→ Consigne: Dans les entrées ci-dessous, reproduisez telles quelles les lignes allant de celle qui contient « Cookie Duration » jusqu'à celle qui contient « e Payout Categories », ces deux lignes comprises.

→ Entrées fournies:
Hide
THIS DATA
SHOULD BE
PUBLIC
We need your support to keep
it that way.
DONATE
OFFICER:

* * *

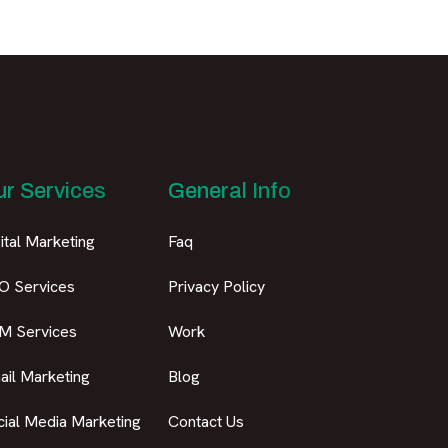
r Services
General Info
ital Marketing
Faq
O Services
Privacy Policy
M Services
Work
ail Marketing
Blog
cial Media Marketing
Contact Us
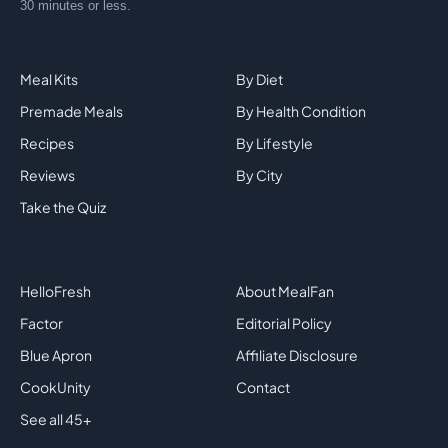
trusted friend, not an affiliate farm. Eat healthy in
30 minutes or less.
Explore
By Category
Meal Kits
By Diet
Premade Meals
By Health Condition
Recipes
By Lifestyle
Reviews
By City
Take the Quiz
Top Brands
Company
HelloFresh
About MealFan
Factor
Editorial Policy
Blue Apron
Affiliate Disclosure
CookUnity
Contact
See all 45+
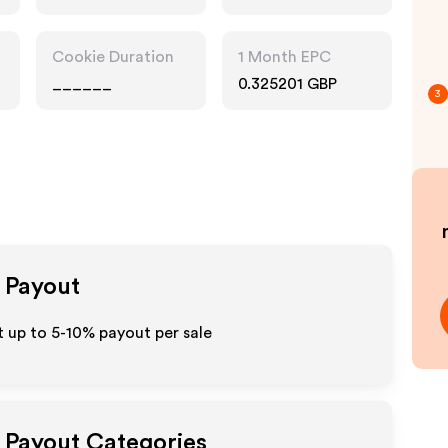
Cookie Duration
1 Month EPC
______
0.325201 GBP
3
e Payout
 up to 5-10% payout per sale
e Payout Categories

---

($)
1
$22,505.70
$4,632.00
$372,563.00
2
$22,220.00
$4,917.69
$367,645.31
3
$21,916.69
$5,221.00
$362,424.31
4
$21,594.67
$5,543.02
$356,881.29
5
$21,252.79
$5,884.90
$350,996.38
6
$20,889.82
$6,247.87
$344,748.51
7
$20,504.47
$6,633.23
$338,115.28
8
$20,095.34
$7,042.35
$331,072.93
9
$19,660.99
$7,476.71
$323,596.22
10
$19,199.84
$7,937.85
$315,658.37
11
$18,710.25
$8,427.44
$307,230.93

→ Corrigé détaillé:
Cookie Duration
1 Month EPC
______
0.325201 GBP
3
e Payout
 up to 5-10% payout per sale
e Payout Categories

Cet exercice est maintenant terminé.